··· Data shown

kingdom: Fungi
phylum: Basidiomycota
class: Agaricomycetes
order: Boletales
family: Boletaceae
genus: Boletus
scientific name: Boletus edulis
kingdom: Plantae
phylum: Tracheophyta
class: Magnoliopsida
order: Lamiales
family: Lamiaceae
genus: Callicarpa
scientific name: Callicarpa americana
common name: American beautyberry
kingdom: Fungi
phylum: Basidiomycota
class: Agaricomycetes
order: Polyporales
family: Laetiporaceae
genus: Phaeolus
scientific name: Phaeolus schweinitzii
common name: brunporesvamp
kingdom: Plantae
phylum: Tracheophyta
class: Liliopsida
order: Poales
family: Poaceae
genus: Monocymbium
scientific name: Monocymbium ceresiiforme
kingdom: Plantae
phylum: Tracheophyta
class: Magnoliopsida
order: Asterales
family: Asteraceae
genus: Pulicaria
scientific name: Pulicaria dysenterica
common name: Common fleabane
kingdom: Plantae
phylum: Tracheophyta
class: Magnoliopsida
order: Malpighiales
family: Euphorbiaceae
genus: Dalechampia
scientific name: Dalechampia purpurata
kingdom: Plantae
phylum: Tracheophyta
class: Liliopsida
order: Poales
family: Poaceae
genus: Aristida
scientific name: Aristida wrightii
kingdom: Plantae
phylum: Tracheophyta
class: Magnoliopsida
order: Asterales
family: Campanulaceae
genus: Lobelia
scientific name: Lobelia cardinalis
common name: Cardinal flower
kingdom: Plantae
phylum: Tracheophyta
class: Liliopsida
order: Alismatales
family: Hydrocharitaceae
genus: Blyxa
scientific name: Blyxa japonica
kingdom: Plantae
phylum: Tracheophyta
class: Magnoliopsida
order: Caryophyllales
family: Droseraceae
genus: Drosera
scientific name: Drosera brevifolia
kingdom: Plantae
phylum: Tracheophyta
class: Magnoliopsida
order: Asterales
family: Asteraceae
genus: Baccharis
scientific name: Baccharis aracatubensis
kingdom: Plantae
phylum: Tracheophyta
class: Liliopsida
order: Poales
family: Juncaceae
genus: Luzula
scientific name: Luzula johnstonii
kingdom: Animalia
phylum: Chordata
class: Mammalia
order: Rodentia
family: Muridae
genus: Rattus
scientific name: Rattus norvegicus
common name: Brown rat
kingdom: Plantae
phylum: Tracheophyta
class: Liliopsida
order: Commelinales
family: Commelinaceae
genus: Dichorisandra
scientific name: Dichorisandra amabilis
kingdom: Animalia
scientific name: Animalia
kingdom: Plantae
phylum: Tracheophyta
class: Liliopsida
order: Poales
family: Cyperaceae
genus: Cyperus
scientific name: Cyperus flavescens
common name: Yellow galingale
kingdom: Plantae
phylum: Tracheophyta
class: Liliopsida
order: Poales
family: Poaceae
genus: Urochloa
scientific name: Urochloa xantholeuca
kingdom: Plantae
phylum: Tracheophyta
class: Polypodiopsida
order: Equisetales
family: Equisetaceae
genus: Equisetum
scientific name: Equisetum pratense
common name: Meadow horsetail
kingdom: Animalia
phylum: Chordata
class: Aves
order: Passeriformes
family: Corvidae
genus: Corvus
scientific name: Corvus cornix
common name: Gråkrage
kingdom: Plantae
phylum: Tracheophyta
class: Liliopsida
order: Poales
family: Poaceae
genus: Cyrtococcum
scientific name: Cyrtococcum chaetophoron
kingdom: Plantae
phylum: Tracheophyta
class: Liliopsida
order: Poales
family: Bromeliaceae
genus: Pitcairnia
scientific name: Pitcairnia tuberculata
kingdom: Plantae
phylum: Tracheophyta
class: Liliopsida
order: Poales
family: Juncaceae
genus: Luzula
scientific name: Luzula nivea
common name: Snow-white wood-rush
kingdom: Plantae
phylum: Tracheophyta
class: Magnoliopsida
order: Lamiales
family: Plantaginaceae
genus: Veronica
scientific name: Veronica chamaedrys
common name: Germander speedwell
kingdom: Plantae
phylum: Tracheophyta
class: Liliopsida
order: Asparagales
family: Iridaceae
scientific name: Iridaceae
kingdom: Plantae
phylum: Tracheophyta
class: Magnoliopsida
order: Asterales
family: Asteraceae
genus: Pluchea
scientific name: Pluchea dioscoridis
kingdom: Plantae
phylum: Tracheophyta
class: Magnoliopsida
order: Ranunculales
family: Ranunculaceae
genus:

······

## To be done
Copy out word for word the lines of the entries above, beginning with the line that contains "genus: Cyperus" and continuing through the line that contains "class: Polypodiopsida", with both of those lines included.

## Reply
genus: Cyperus
scientific name: Cyperus flavescens
common name: Yellow galingale
kingdom: Plantae
phylum: Tracheophyta
class: Liliopsida
order: Poales
family: Poaceae
genus: Urochloa
scientific name: Urochloa xantholeuca
kingdom: Plantae
phylum: Tracheophyta
class: Polypodiopsida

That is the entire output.